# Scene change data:
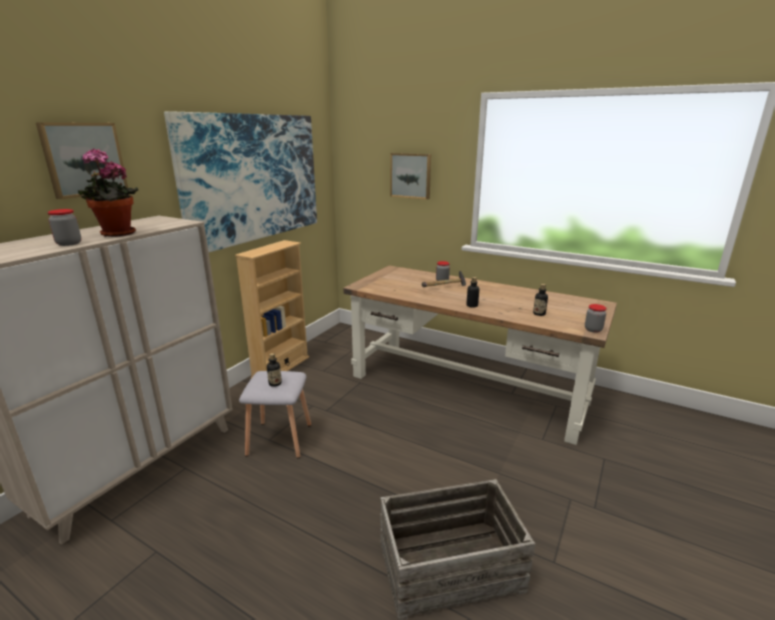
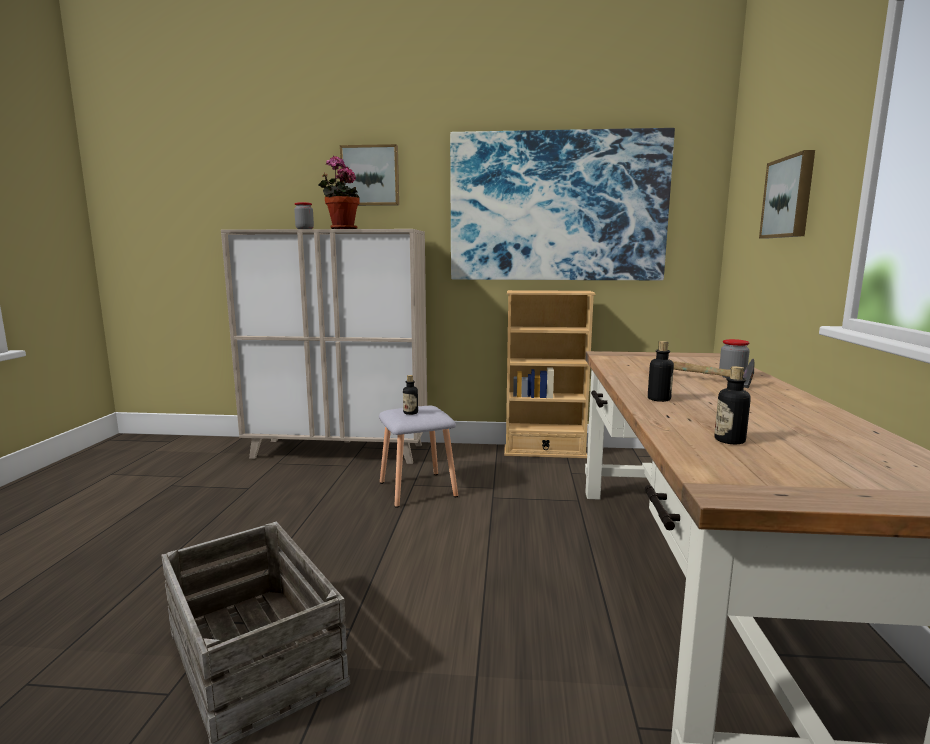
camera: 65 degrees right, 10 degrees down
jar [585,304,607,333] -> none

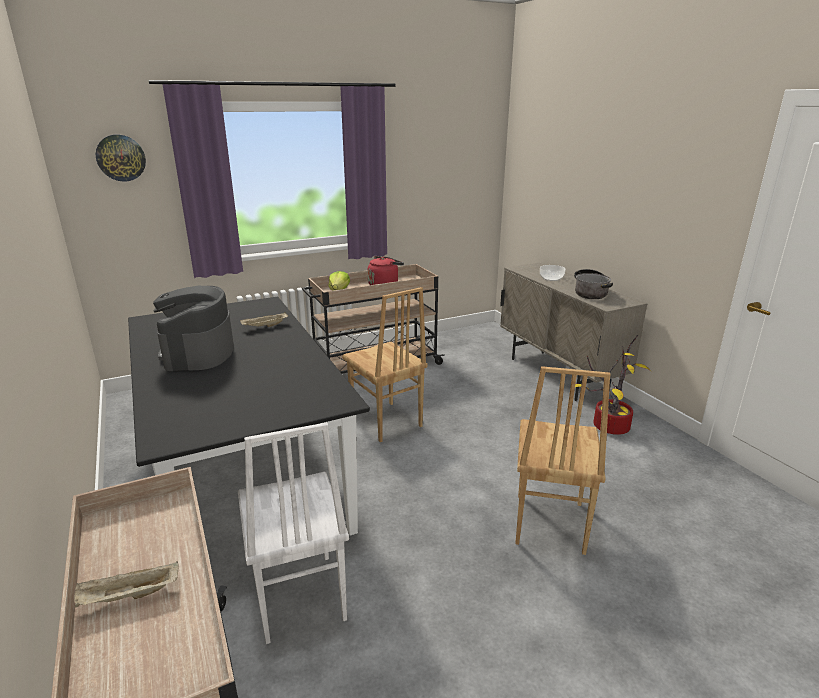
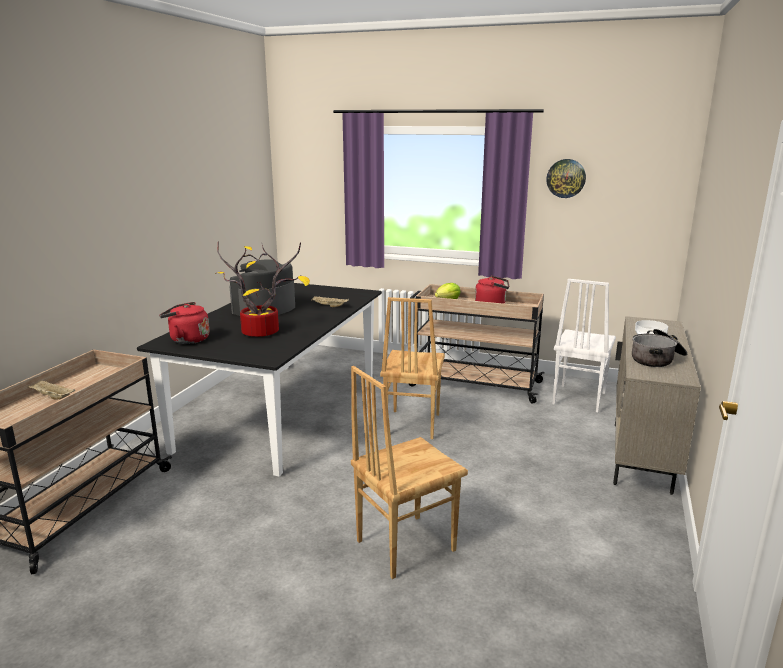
camera: 45 degrees right, 5 degrees down
wall clock [96,134,146,182] -> wall clock moved to [546,159,586,198]
white chair [238,422,349,644] -> white chair moved to [553,279,616,412]
potted plant [575,335,652,435] -> potted plant moved to [215,242,310,337]
none -> red kettle [159,302,210,344]

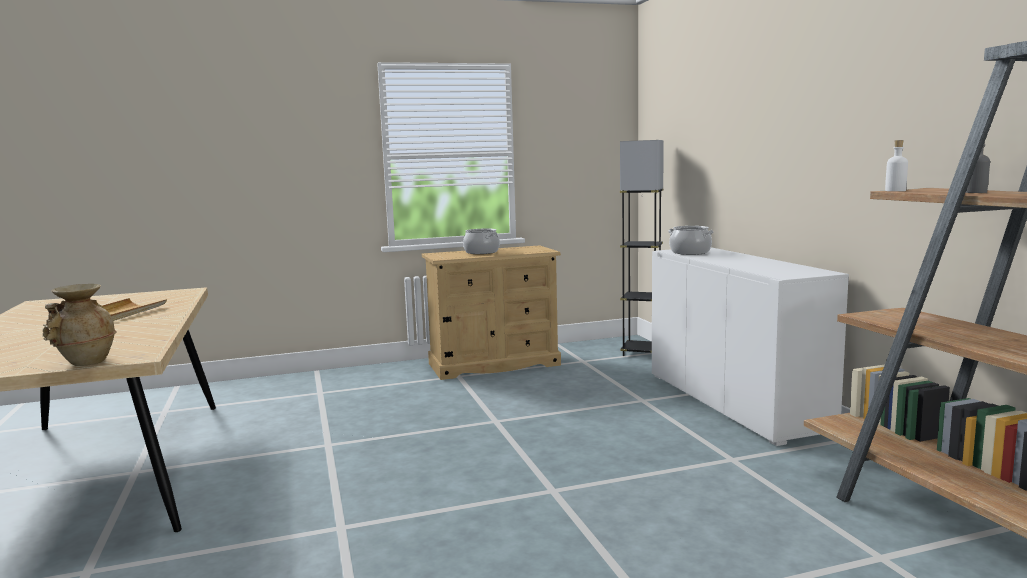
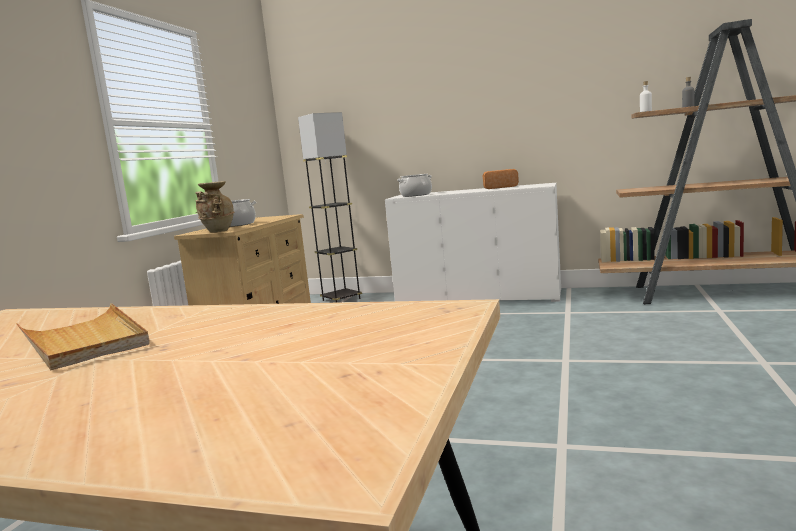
camera: 55 degrees left, 0 degrees up
beige vase [43,284,117,366] -> beige vase moved to [195,181,235,232]
none -> bread [482,169,519,189]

# ASSIGNMENT:
Your reply must reproduce all of the entries exactly and contain no pictures.

# EXERCISE RESULT:
camera: 65 degrees right, 10 degrees down
jar [585,304,607,333] -> none

camera: 45 degrees right, 5 degrees down
wall clock [96,134,146,182] -> wall clock moved to [546,159,586,198]
white chair [238,422,349,644] -> white chair moved to [553,279,616,412]
potted plant [575,335,652,435] -> potted plant moved to [215,242,310,337]
none -> red kettle [159,302,210,344]

camera: 55 degrees left, 0 degrees up
beige vase [43,284,117,366] -> beige vase moved to [195,181,235,232]
none -> bread [482,169,519,189]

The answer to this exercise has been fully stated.